I'm just one of the billions (ok, make that scores) who fancy myself capable of sniffing out the "real reality" behind the headlines (using the olfactory sense -- that old "nose for news" reporter's tool) -- that reveals a real stink of questionable business practices.
The New York Times reported recently that the major pharmaceutical companies have not invested in "innovation" in creating new drugs since the 1980s. The new century seems not "conducive to creating the highest levels of public health" according to an expert quoted in the Times.
What does this mean? It appears that, despite that fact that drug-resistant bacteria have made the old antibiotics of the '80's obsolete, the pace of new antibiotic development by these mega-companies has slowed sharply.
However, the Times also recently ran a story with a headline that "Strong Sales of Hepatitis C Drug Put It on Pace to Become a Blockbuster" -- a story about the new hepatitis drug Sovaldi which costs $1,000 a pill, as marketed by the company Gilead Sciences.
Now let's "augment" our sniff test with a bit of inquiry. Why would the pharmaceutical companies invest in developing one type of drug over another?
Smell a rat? On what do these big pharma corporations make the biggest profit? Long-term diseases, of course! Cancers, hepatitis, blood pressure meds (in fact, the FDA just approved a new Gilead drug called Zydelig to treat three types of blood cancers).
Antibiotics treat short-term infections, they do not represent steady big pay-out profits. So, despite the fact that there's a growing roster of deadly bacterial diseases threatening the population, solidly resistant to the "old" antibiotics -- big pharmaceutical companies are not exactly rushing to our defense.

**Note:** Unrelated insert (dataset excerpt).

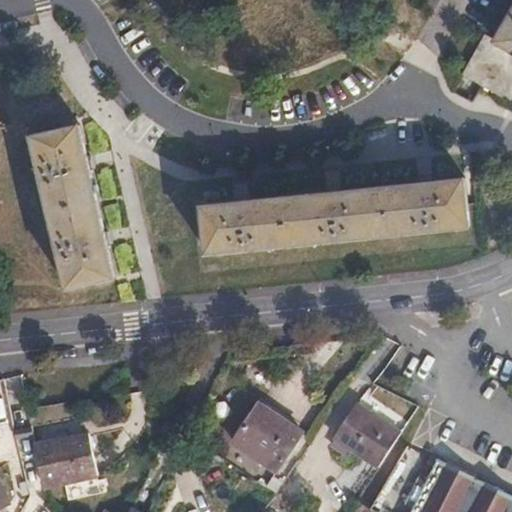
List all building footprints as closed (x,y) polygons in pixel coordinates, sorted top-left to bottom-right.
[(511,12),(496,41),(485,35),(463,75),(511,101),(511,99),(511,12)] [(81,125),(33,136),(69,288),(116,277),(81,125)] [(465,178),(203,204),(208,253),(470,226),(465,178)] [(369,462),(392,426),(358,403),(334,438),(369,462)] [(259,404),(234,442),(278,472),(304,433),(259,404)] [(34,437),(32,426),(14,430),(17,440),(34,437)] [(380,468),(403,433),(392,426),(369,462),(380,468)] [(90,432),(36,444),(45,490),(100,477),(90,432)] [(511,511),(511,497),(438,460),(412,511),(511,511)] [(0,511),(11,505),(0,483),(0,511)]
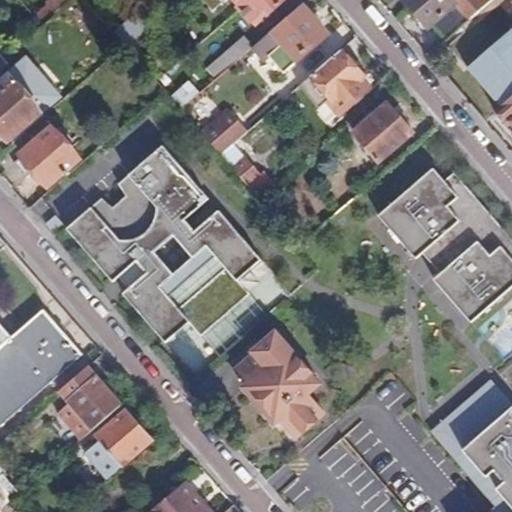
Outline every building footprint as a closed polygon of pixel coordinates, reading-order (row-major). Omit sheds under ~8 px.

Does a mega-corporation care about about your health? Please.
Then there's the question of the possibly-spreading Ebola virus -- for which there is neither cure nor vaccine. The London Daily Mail reported that the U.S. has four drugs "in development" that may possibly arrest the deadly virus -- but also noted that "researchers say it is difficult to generate funding" for this research. But it's in no way difficult to "generate funding" for the blockbuster pills now is it?
Right. So what's the conclusion of this nosing around -- as we "augment" the news? There are two very different futures in view if we put on thinking caps instead of rose-colored glasses (yes, two outdated yet apt terms.)

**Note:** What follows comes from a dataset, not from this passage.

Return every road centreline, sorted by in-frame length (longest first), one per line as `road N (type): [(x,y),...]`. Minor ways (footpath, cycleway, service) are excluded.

A corporation might be content to sit by and watch thousands die in a pandemic -- while debating the cost-effectiveness of a life-saving drug.
But still, there's a chance that we billions may die happy, wearing those head-sets and glasses that big tech-businesses so eagerly generate funding to develop for us. However, I'd advise refraining from reading Plato on the Cave -- not that I should worry. Speaking of the "augmentation" of knowledge... nobody really reads anymore, do they?